▸ Your instructions
There is one span to output from the data below: the lines starting at the line with "[578,68,677,79] Cash/Point/Miles ->" and ending at the line with "[464,320,573,329] 7. TREATS". Output it exactly, ends included, nothing more.

-------- Task data --------

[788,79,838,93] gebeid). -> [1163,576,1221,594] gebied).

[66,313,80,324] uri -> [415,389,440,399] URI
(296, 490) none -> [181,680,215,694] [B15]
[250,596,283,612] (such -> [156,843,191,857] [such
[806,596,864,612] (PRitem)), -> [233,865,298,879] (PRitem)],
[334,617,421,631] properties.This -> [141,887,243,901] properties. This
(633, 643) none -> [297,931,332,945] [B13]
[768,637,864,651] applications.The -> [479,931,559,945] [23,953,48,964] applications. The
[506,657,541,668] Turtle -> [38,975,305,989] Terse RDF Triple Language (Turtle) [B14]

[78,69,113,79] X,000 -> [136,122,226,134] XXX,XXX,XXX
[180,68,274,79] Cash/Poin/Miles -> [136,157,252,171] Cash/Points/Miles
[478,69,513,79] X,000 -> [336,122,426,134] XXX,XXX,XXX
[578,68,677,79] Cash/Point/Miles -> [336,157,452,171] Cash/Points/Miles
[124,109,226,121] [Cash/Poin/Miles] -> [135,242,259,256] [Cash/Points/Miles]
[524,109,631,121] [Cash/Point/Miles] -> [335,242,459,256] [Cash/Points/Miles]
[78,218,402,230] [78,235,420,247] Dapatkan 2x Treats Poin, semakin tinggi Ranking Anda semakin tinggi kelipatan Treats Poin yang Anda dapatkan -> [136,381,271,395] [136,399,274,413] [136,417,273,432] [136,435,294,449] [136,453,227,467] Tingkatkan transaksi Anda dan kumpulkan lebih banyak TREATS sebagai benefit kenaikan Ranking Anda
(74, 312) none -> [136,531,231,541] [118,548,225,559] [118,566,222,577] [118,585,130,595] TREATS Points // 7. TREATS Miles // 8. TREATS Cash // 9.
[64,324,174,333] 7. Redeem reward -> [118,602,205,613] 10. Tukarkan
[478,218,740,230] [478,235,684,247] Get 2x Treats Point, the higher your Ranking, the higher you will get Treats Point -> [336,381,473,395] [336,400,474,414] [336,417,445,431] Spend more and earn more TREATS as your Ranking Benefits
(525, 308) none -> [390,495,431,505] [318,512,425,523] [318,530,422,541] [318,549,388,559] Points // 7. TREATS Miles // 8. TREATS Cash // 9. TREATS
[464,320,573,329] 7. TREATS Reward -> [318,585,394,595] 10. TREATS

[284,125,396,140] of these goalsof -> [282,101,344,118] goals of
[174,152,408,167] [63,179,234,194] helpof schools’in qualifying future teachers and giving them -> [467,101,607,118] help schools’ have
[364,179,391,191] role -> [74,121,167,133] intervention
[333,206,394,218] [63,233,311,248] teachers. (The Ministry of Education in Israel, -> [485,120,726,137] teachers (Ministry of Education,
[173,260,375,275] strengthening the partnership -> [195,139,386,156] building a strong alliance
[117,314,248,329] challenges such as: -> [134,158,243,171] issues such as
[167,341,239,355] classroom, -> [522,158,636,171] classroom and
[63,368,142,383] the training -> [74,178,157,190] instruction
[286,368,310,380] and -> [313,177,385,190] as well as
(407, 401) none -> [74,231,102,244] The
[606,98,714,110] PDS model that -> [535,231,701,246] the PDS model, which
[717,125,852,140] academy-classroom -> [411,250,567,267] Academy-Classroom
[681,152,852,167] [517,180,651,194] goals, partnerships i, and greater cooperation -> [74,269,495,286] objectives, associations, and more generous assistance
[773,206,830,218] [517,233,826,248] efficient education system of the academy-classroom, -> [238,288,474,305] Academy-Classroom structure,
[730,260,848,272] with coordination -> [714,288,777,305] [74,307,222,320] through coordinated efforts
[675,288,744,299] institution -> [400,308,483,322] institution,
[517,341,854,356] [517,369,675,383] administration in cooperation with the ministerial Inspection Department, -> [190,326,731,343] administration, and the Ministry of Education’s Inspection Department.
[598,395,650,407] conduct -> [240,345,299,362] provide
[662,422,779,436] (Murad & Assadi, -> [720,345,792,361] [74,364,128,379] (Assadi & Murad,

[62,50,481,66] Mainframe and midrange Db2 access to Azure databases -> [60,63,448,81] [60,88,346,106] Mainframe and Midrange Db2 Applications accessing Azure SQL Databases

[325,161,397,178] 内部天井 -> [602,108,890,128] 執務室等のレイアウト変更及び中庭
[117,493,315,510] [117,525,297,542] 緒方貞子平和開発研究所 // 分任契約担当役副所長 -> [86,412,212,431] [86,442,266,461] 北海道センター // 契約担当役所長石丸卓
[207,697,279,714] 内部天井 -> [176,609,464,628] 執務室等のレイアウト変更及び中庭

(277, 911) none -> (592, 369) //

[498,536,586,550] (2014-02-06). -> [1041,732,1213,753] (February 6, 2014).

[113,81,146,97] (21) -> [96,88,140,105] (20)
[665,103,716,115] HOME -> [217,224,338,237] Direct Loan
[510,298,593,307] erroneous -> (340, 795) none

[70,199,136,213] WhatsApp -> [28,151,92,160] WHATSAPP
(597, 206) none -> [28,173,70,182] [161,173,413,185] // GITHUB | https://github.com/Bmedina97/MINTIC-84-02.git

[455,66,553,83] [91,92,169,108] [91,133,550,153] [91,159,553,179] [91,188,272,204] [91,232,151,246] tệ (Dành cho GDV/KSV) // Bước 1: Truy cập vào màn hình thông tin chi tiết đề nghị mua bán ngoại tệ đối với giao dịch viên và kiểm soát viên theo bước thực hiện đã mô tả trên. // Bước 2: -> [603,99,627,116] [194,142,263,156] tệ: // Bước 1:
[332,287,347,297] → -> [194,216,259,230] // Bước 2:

--------

▸ Response to this exercise
[578,68,677,79] Cash/Point/Miles -> [336,157,452,171] Cash/Points/Miles
[124,109,226,121] [Cash/Poin/Miles] -> [135,242,259,256] [Cash/Points/Miles]
[524,109,631,121] [Cash/Point/Miles] -> [335,242,459,256] [Cash/Points/Miles]
[78,218,402,230] [78,235,420,247] Dapatkan 2x Treats Poin, semakin tinggi Ranking Anda semakin tinggi kelipatan Treats Poin yang Anda dapatkan -> [136,381,271,395] [136,399,274,413] [136,417,273,432] [136,435,294,449] [136,453,227,467] Tingkatkan transaksi Anda dan kumpulkan lebih banyak TREATS sebagai benefit kenaikan Ranking Anda
(74, 312) none -> [136,531,231,541] [118,548,225,559] [118,566,222,577] [118,585,130,595] TREATS Points // 7. TREATS Miles // 8. TREATS Cash // 9.
[64,324,174,333] 7. Redeem reward -> [118,602,205,613] 10. Tukarkan
[478,218,740,230] [478,235,684,247] Get 2x Treats Point, the higher your Ranking, the higher you will get Treats Point -> [336,381,473,395] [336,400,474,414] [336,417,445,431] Spend more and earn more TREATS as your Ranking Benefits
(525, 308) none -> [390,495,431,505] [318,512,425,523] [318,530,422,541] [318,549,388,559] Points // 7. TREATS Miles // 8. TREATS Cash // 9. TREATS
[464,320,573,329] 7. TREATS Reward -> [318,585,394,595] 10. TREATS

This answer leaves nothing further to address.